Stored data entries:
++++

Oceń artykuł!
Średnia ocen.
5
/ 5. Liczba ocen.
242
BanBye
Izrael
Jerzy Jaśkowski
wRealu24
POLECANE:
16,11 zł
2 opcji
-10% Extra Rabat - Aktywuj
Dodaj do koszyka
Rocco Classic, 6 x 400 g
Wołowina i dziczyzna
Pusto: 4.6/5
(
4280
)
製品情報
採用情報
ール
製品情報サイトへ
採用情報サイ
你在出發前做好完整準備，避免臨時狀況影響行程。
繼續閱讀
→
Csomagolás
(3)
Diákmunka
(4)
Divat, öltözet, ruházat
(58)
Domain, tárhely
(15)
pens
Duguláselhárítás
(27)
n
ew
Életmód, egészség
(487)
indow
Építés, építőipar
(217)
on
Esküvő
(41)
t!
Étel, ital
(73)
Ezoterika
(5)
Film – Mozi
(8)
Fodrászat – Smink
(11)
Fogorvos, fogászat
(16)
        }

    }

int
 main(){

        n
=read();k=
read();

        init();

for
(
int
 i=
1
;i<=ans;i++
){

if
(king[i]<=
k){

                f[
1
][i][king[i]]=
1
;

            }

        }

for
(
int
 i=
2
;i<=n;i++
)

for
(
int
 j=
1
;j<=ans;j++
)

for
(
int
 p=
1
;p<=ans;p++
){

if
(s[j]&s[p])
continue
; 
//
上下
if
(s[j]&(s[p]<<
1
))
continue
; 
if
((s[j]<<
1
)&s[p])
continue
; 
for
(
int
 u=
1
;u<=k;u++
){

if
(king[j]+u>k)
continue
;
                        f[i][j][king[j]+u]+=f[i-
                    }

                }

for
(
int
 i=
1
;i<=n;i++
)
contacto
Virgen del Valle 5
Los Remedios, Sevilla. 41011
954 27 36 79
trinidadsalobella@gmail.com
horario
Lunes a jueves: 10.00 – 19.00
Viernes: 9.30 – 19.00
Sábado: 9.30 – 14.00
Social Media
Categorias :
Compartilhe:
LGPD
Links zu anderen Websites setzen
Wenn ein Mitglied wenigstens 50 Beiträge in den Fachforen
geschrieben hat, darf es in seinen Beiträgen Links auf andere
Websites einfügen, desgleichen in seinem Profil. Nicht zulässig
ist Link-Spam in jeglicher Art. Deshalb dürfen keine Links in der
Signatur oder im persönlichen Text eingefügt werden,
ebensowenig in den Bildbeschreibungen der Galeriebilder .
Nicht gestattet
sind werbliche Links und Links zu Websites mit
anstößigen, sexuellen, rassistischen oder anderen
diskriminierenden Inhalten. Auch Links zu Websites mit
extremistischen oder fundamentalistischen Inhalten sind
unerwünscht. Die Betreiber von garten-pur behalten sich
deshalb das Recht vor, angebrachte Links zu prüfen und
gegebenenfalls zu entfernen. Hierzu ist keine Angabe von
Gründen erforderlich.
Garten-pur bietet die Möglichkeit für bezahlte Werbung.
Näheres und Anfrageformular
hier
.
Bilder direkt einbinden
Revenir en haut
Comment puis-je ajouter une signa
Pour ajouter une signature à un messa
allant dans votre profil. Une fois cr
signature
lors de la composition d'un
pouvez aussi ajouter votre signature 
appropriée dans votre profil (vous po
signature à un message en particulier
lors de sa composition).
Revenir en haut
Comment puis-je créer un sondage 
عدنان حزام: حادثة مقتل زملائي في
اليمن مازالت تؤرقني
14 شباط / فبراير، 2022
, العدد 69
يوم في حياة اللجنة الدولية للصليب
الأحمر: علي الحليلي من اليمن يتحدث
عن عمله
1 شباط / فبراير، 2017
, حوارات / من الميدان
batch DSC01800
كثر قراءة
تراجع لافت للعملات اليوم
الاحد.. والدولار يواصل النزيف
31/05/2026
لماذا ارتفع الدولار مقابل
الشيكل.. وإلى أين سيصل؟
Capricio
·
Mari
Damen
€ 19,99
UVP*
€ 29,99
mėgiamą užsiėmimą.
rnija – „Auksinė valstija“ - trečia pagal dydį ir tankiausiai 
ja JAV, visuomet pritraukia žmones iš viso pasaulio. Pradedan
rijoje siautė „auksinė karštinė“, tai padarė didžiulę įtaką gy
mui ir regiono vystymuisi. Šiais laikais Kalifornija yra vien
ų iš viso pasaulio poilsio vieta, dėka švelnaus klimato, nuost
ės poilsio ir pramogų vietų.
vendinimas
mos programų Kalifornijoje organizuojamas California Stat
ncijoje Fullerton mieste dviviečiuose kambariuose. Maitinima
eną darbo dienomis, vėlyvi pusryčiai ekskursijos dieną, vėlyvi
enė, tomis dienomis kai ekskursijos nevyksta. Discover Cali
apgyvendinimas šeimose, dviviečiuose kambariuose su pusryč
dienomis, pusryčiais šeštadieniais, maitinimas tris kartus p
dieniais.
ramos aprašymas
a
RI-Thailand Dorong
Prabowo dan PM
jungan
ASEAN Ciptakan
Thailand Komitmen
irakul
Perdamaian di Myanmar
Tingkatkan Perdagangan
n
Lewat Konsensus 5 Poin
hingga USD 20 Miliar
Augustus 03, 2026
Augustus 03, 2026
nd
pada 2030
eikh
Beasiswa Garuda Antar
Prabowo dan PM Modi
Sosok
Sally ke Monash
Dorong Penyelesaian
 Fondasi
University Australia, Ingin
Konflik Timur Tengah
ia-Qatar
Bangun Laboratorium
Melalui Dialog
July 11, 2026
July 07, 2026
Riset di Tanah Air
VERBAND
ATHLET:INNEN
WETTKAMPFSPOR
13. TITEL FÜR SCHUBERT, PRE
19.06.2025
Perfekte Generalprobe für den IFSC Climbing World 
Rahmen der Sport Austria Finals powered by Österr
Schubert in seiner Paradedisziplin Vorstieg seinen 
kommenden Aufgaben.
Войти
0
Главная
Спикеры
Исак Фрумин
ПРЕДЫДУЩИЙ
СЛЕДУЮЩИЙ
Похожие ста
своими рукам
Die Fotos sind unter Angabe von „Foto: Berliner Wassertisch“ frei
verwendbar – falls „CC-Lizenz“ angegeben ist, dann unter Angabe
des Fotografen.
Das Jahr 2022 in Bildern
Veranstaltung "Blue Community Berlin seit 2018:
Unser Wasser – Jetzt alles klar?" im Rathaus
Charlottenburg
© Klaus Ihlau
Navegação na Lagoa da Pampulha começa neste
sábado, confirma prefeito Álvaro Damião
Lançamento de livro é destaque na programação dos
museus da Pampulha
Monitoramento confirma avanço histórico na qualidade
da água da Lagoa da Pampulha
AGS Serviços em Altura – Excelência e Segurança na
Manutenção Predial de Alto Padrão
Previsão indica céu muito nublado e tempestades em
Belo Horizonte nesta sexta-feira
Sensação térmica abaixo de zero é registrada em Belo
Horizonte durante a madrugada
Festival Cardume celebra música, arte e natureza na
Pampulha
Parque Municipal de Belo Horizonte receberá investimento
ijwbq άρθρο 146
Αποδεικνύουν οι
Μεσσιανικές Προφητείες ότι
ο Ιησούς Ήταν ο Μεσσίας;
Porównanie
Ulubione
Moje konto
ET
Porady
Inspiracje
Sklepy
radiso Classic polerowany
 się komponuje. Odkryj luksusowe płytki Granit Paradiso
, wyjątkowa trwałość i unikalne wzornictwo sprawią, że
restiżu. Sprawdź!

++++

Go through the records. Copy each line where "Thailand" appears.

• **ANSWER SPACE**:
RI-Thailand Dorong
Thailand Komitmen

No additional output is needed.